Using the following small dataset:
bill = [34,108,64,88,99,51]
tip = [5,17,11,8,14,5]
I calculated a best-fit regression line (by hand).
yi = 0.1462*x - 0.8188 #yi = slope(x) + intercept
I've plotted my original data using Matplotlib like this:
plt.scatter(bill,tip, color="black")
plt.xlim(20,120) #set ranges
plt.ylim(4,18)
#plot centroid point (mean of each variable (74,10))
line1 = plt.plot([74, 74],[0,10], ':', c="red")
line2 = plt.plot([0,74],[10,10],':', c="red")

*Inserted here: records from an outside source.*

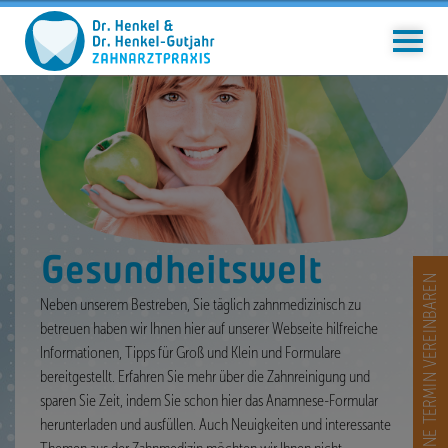
Gesundheitswelt
ONLINE TERMIN VEREINBAREN
Neben unserem Bestreben, Sie täglich zahnmedizinisch zu
betreuen haben wir Ihnen hier auf unserer Webseite hilfreiche
Informationen, Tipps für Groß und Klein und Formulare
bereitgestellt. Erfahren Sie
mehr über die Zahnreinigung und
sparen Sie Zeit, indem Sie schon hier das Anamnese-Formular
herunterladen und ausfüllen. Auch Neuigkeiten und interessante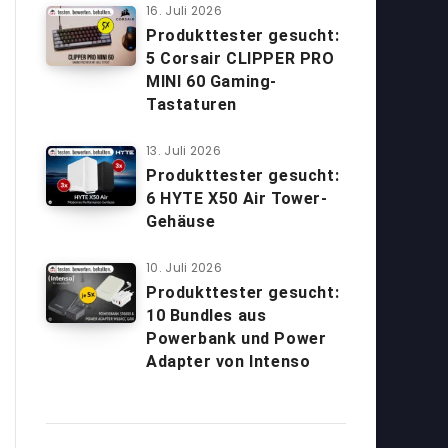
16. Juli 2026
Produkttester gesucht:
5 Corsair CLIPPER PRO
MINI 60 Gaming-
Tastaturen
13. Juli 2026
Produkttester gesucht:
6 HYTE X50 Air Tower-
Gehäuse
10. Juli 2026
Produkttester gesucht:
10 Bundles aus
Powerbank und Power
Adapter von Intenso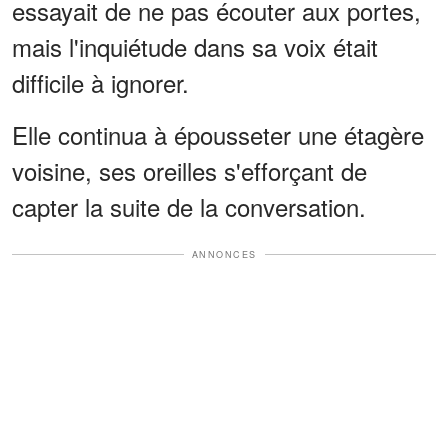
essayait de ne pas écouter aux portes,
mais l'inquiétude dans sa voix était
difficile à ignorer.
Elle continua à épousseter une étagère
voisine, ses oreilles s'efforçant de
capter la suite de la conversation.
ANNONCES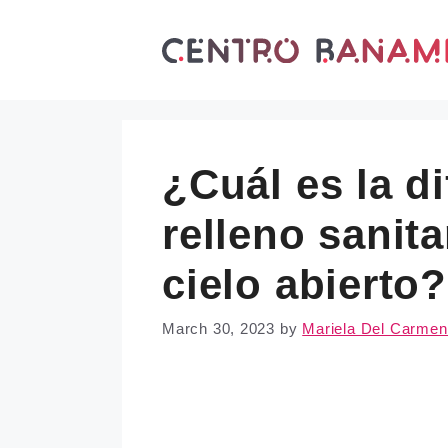
Skip
to
content
¿Cuál es la di
relleno sanita
cielo abierto?
March 30, 2023
by
Mariela Del Carmen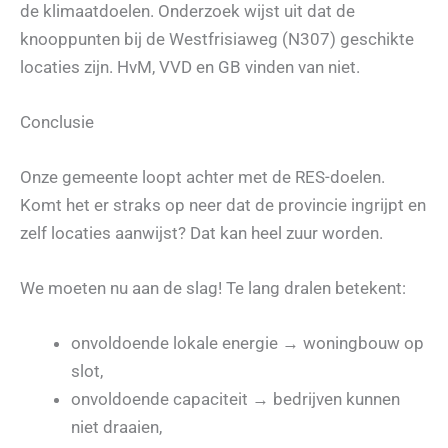
de klimaatdoelen. Onderzoek wijst uit dat de
knooppunten bij de Westfrisiaweg (N307) geschikte
locaties zijn. HvM, VVD en GB vinden van niet.
Conclusie
Onze gemeente loopt achter met de RES-doelen.
Komt het er straks op neer dat de provincie ingrijpt en
zelf locaties aanwijst? Dat kan heel zuur worden.
We moeten nu aan de slag! Te lang dralen betekent:
onvoldoende lokale energie → woningbouw op
slot,
onvoldoende capaciteit → bedrijven kunnen
niet draaien,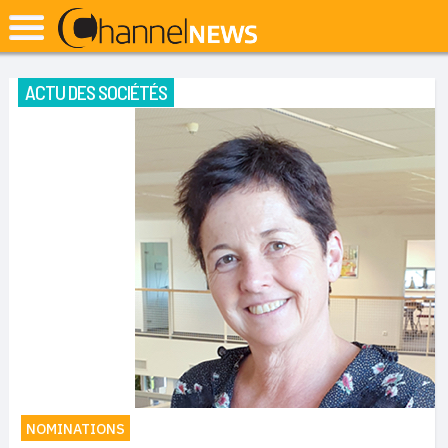
ACTU DES SOCIÉTÉS
NOMINATIONS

plt.scatter(74,10, c="red")
#annotate the centroid point
plt.annotate('centroid (74,10)', xy=(74.1,10), xytext=(81,9),
arrowprops=dict(facecolor="black", shrink=0.01),
)
#label axes
plt.xlabel("Bill amount ($)")
plt.ylabel("Tip amount ($)")
#display plot
plt.show()
I am unsure how to get the regression line onto the plot itself. I'm aware that there are plenty of builtin stuff for quickly fitting and displaying best fit lines, but I did this as practice. I know I can start the line at points '0,0.8188' (the intercept), but I don't know how to use the slope value to complete the line (set the lines end points).
Given that for each increase on the x axis, the slope should increase by '0.1462'; for the line coordinates I tried (0,0.8188) for the starting point, and (100,14.62) for the end point. But this line does not pass through my centroid point. It just misses it.